:: TASK DESCRIPTION ::
Collect every line of the listing below that contains the word "series". The match is case-sensitive.

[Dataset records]
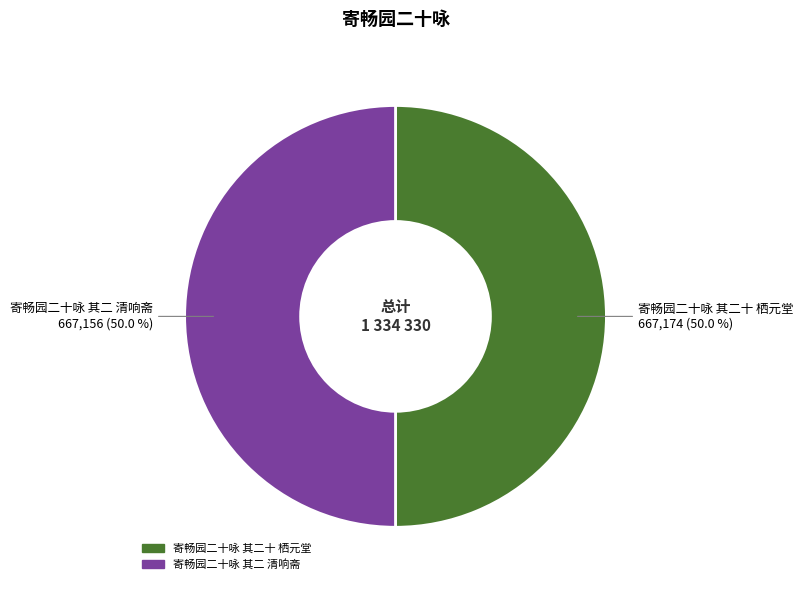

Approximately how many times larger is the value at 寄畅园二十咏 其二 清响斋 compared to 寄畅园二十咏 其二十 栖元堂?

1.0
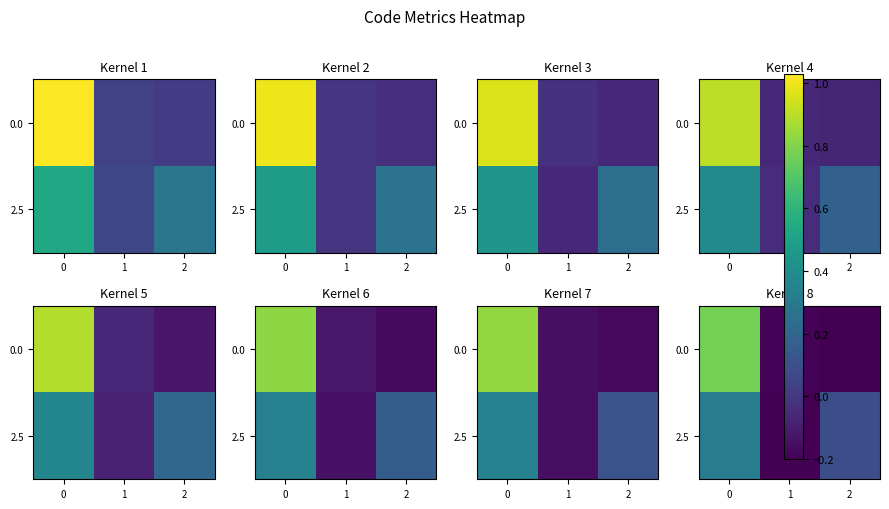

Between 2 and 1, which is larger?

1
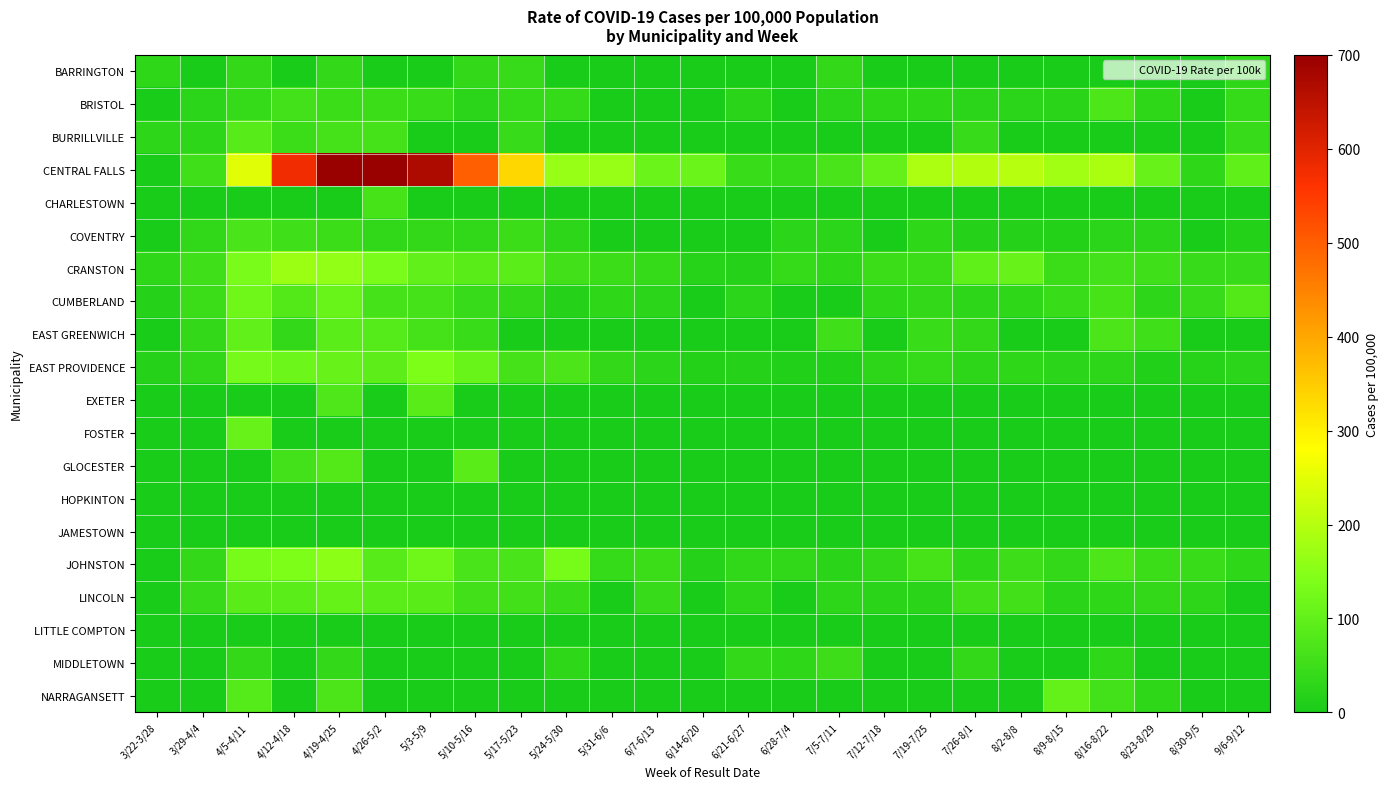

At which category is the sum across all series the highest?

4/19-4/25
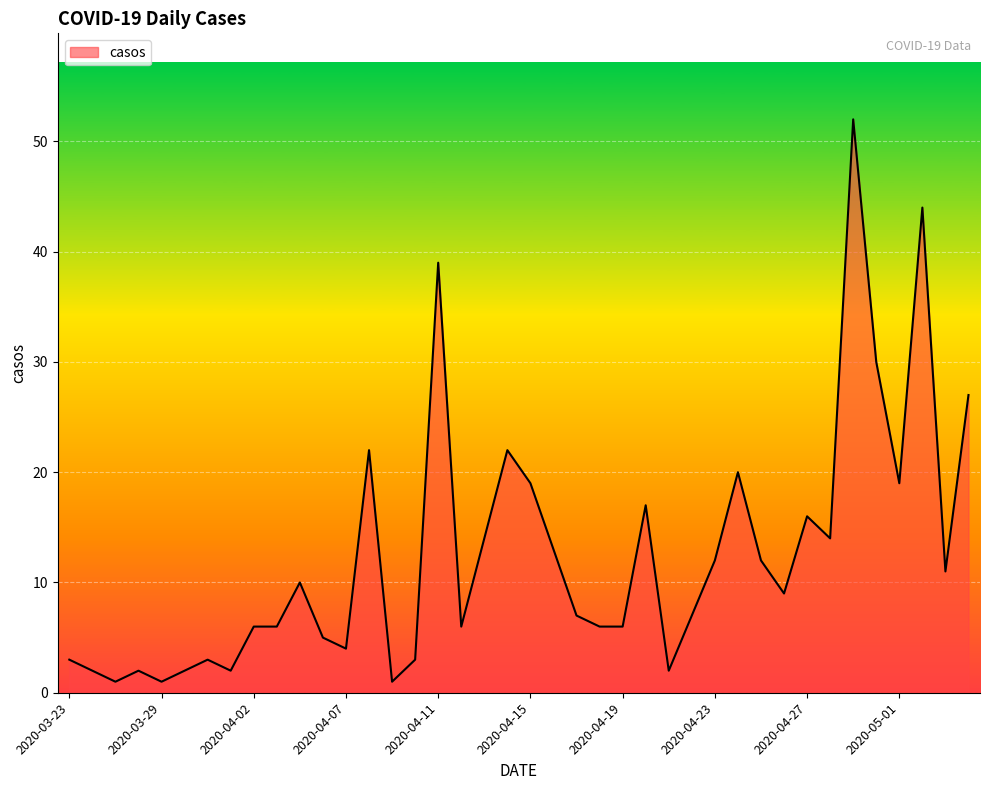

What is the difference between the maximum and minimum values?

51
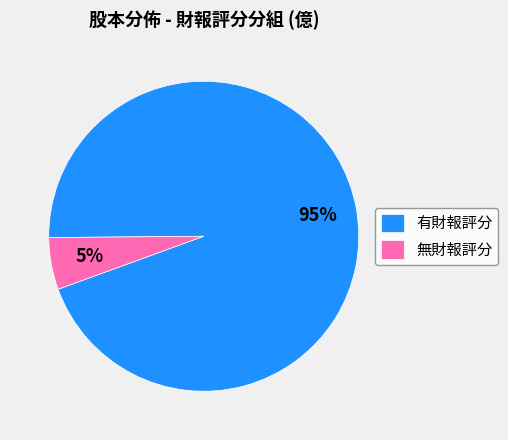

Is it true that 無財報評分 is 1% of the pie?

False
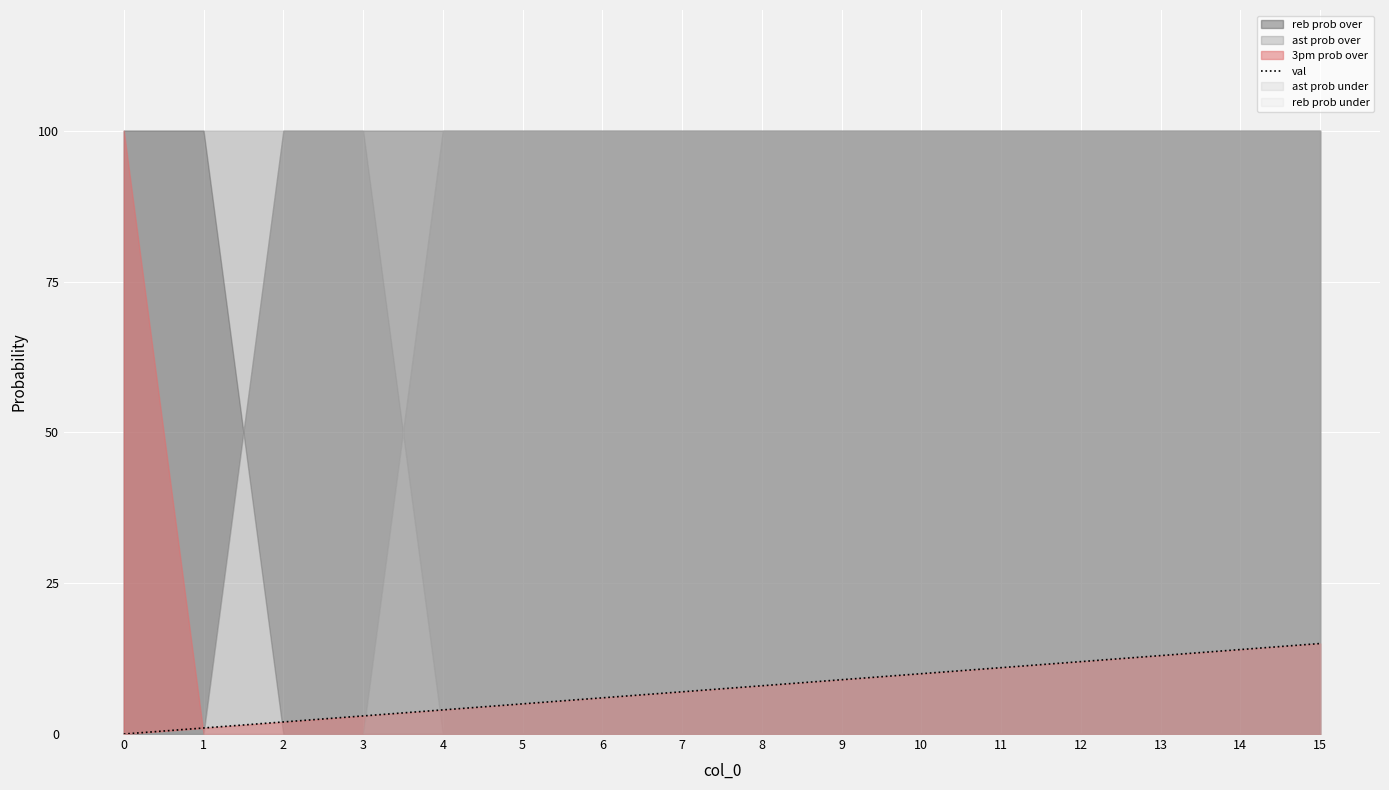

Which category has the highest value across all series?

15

:: OUTPUT ::
At which category is the sum across all series the highest?
Which category has the highest value across all series?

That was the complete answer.